Your answer is the lines below, exactly, from the one that contains "right knee: (46, 139)" through the one that contains "right elbow: (27, 71)", both included.

▶ _EXERCISE INPUT_:
=== Begin Enclosure ===
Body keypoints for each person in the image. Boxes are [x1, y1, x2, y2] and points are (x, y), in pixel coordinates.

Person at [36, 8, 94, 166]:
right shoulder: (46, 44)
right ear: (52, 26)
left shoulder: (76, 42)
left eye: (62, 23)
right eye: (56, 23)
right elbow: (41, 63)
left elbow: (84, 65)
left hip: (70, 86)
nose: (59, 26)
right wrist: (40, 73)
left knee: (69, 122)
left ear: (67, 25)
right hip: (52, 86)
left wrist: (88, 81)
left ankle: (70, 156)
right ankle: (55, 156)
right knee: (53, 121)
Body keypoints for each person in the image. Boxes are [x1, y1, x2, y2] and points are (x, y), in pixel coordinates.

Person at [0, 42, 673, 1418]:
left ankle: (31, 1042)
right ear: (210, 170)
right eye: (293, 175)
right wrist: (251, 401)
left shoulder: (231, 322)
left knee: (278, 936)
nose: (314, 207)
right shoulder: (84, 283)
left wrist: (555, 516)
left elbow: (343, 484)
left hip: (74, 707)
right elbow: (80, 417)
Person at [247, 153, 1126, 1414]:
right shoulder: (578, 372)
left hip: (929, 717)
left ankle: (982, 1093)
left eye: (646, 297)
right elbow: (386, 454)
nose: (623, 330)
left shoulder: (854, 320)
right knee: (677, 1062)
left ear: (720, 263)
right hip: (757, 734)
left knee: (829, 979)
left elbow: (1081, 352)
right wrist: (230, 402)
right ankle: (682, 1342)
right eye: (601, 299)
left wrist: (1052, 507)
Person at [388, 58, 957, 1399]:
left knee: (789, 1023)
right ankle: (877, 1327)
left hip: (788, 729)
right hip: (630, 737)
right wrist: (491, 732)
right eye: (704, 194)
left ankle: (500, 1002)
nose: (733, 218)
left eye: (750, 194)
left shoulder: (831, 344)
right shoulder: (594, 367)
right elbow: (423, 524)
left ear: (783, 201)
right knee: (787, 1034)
=== End Enclosure ===
=== Begin Enclosure ===
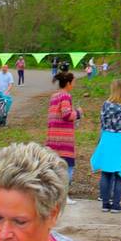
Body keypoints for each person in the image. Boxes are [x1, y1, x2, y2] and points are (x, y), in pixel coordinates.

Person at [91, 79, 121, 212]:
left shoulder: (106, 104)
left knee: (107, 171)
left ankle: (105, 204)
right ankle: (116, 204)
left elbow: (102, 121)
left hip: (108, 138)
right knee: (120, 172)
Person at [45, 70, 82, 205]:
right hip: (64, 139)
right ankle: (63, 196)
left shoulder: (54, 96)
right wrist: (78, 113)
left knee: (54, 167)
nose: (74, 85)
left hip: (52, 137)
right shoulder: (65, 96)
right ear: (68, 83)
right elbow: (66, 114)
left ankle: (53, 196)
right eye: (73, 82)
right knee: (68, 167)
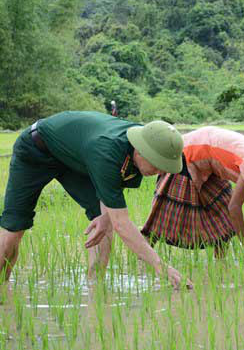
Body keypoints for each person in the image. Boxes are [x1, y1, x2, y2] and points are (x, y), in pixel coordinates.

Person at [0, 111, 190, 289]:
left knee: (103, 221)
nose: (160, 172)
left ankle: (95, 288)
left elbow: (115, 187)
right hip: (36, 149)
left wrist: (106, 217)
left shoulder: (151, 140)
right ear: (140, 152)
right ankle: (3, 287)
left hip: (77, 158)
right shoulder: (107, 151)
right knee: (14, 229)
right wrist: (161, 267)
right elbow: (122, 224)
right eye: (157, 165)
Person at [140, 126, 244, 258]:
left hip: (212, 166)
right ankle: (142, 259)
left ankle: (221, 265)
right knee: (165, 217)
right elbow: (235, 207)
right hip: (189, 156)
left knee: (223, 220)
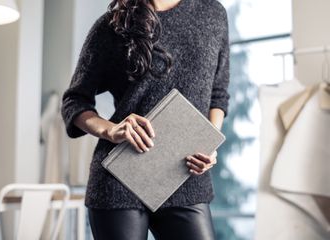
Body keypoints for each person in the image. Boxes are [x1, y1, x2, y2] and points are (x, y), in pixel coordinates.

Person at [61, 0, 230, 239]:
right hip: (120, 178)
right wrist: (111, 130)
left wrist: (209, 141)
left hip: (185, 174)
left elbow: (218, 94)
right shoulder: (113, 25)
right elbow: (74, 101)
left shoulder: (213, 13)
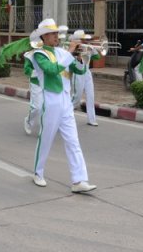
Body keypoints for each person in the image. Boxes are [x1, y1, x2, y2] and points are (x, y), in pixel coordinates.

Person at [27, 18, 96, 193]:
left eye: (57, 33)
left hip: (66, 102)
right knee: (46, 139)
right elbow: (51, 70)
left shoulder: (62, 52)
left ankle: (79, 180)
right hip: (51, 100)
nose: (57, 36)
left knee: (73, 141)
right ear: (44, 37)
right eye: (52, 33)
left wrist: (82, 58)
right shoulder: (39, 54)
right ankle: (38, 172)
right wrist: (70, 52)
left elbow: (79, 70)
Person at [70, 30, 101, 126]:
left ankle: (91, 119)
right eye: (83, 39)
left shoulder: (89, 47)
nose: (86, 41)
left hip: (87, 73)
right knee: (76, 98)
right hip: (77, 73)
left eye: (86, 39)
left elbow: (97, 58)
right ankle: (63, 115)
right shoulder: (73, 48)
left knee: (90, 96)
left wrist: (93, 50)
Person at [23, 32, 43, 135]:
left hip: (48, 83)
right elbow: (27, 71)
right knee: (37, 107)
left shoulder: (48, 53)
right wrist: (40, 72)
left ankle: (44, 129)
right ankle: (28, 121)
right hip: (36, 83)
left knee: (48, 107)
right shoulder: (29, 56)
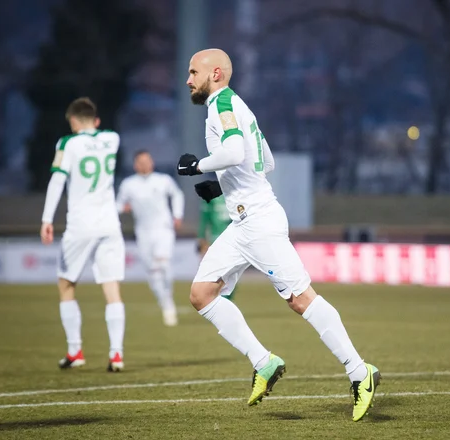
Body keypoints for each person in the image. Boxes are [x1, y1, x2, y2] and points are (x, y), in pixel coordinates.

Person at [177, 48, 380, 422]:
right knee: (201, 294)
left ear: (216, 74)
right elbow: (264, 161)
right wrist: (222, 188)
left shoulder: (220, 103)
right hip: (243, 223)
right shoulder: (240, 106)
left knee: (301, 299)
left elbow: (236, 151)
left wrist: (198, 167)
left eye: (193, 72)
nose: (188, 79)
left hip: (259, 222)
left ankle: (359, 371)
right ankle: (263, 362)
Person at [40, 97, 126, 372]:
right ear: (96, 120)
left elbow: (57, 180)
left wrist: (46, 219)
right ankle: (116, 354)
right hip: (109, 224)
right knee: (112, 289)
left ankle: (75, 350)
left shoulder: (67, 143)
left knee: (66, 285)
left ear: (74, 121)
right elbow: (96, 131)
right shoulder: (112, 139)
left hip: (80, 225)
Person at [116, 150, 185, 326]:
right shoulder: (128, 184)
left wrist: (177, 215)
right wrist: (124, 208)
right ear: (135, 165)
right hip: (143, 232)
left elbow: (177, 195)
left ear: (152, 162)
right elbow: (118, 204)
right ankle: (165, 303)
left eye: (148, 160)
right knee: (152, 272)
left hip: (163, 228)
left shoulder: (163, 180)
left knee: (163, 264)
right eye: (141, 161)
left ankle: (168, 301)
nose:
=== End Enclosure ===
▶ _RESULT BELOW_:
right knee: (46, 139)
right elbow: (51, 70)
left shoulder: (62, 52)
left ankle: (79, 180)
right hip: (51, 100)
nose: (57, 36)
left knee: (73, 141)
right ear: (44, 37)
right eye: (52, 33)
left wrist: (82, 58)
right shoulder: (39, 54)
right ankle: (38, 172)
right wrist: (70, 52)
left elbow: (79, 70)
Person at [70, 30, 101, 126]:
left ankle: (91, 119)
right eye: (83, 39)
left shoulder: (89, 47)
nose: (86, 41)
left hip: (87, 73)
right knee: (76, 98)
right hip: (77, 73)
left eye: (86, 39)
left elbow: (97, 58)
right ankle: (63, 115)
right shoulder: (73, 48)
left knee: (90, 96)
left wrist: (93, 50)
Person at [23, 32, 43, 135]:
left hip: (48, 83)
right elbow: (27, 71)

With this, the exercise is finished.